CS 127, Data Structures

Note: Changes have been made to this assignment to clean it up for re-use later (11/8/01).

Experimental CS: Benchmarking Hashing vs. Sorting & Binary Searching

Due Monday, 11/5/01, at 5 PM.

Overview

For this project, you will run an experiment to compare the effectiveness of hashing, vs. the effectiveness of sorting and binary searching. Does the theoretical analysis hold up? We'll see!

Details

1. Create a file, file1, of n random integers.

2. Create a second file, file2 of random integers that contains n/2 integers contained in file1 and n/2 new random integers.

3. The idea for this assignment is to search file1 for each of the integers in file2. Because of the way you created the files half of the key integers in file2 will be found and half will not. You will implement this search in three ways:

sorting and binary searching
hashing in an array
hashing via chaining.

The goal is to see if there is a time difference between the methods.

4. You will need to time the two algorithms. Look at timing.cpp for some sample code on how to do this. Additionally, you will need to keep track of various counts that reflect the amount of work that the scheme had to do. For example, for the binary search::

sort_comp // keeps track of total number of comparisons of keys needed to sort data
bs_comp_success // keeps track of total number of comparisons of keys for all successful searches
bs_comp_fail // keeps track of total number of comparisons of keys for all failed searches

Likewise, for hashing in an array, you need to keep track of

hash_create_count // keeps track of total number of times hash function is called while creating hash table
hash_create_comp // keeps track of total number of comparison of keys needed while creating hash table
hash_create_next // keeps track of total number of times that the hashing scheme has to move to another slot while creating hash table
hash_count // keeps track of total number of times hash function is called while searching hash table
hash_comp // keeps track of total number of comparison of keys needed while searching hash table
hash_next_success // keeps track of total number of times that the hashing scheme has to move to another slot during successful searches
hash_next_fail // keeps track of total number of times that the hashing scheme has to move to another slot during failed searches

You should modify these as you see fit, as well as keep track of the appropriate information for hashing by chaining.

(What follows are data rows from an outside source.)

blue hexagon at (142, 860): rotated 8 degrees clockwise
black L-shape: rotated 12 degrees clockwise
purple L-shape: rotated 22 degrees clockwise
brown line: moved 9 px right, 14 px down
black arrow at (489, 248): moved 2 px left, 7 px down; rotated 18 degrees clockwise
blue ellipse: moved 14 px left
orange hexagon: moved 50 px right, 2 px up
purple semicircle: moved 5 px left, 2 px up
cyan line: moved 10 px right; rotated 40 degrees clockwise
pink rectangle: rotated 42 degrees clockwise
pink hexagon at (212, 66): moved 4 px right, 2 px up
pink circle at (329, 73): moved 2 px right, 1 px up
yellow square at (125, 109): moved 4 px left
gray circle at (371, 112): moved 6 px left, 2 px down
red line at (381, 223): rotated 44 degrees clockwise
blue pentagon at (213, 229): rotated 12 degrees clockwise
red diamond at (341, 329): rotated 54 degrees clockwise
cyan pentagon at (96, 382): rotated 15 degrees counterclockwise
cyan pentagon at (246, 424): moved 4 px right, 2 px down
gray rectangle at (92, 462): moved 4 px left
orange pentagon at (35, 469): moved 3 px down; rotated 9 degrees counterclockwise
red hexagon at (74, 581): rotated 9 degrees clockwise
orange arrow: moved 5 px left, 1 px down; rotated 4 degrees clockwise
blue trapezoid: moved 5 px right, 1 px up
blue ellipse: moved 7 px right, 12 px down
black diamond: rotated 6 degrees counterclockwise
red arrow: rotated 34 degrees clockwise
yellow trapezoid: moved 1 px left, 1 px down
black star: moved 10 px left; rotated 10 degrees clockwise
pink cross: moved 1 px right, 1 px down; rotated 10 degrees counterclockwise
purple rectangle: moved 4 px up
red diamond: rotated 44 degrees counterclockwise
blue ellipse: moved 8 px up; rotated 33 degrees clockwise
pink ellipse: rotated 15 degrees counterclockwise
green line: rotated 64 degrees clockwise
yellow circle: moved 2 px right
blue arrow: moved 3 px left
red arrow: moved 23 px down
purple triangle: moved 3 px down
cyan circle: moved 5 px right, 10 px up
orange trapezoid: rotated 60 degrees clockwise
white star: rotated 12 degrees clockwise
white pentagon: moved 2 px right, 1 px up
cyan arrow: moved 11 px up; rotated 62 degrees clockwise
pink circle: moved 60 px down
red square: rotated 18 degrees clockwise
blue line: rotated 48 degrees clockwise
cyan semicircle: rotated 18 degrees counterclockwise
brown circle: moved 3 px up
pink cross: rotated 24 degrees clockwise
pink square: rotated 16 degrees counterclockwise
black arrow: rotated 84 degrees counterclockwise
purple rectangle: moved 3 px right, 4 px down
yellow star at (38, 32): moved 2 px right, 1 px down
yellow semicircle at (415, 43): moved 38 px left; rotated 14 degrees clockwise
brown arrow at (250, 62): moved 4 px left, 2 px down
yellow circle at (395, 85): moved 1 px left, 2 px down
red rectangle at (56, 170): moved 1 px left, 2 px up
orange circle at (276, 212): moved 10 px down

You can use these counts to compute various averages. For example,

(sort_comp + bs_comp_success + bs_comp_fail)/n

measures the average cost (in comparisons) needed to sort and binary search the data.

(sum of last 7 counts)/n

measures the average cost (in comparisons and function calls) needed to create and search the hash table. Think of some other useful averages and report them. For example, you might want to compute separate averages for success and failure, or you might estimate how much more expensive a function call is than a comparison and use this to compute a weighted average. The rough outline of your code should be:

input file1;

start clock;
    create sorted list S from file1;   // use efficient mergesort on linked list
                                       // and then put result into an array
    for each i in file2, use binary search to find i in S or discover i not in S
stop clock;

start clock;
create array based hash table T from file1;
for each i in file2, use hash table search to find i in T or discover i not in T
stop clock;

start clock;
create chaining based hash table T from file1;
for each i in file2, use hash table search to find i in T or discover i not in T
stop clock;

report times;
report all counts and averages

You should make sure in each of your examples that you choose n large enough so that you can get good experimental results. Comparing two programs that run in 0.05 seconds and 0.07 seconds and concluding that the first one is faster is not good experimental technique - anything could have contributed to the difference! This does not necessarily mean that you should make n as large as possible. A moderately sized n with multiple trials on more than one random data set can be revealing.

Keep n moderate in size so that we don't overburden the servers as you run your experiments. Make sure to keep n small while you're testing your program.

Submissions

Hand in electronically your search code (in a program called benchmark.cpp) and a version of file1 and file2 that each contain 100 integers. The version of benchmark.cpp that you turn in should work with these two files, so that we can test your code on a small dataset. Also turn in a paper document (due in the grader's mailbox at 5 PM) reporting on the results you got for various n. This report should describe the details of the hashing schemes you used, the times, and an analysis of your average counts and times. This document will be graded as a written work, and you should therefore pay attention to matters of spelling, grammar, style, and clarity.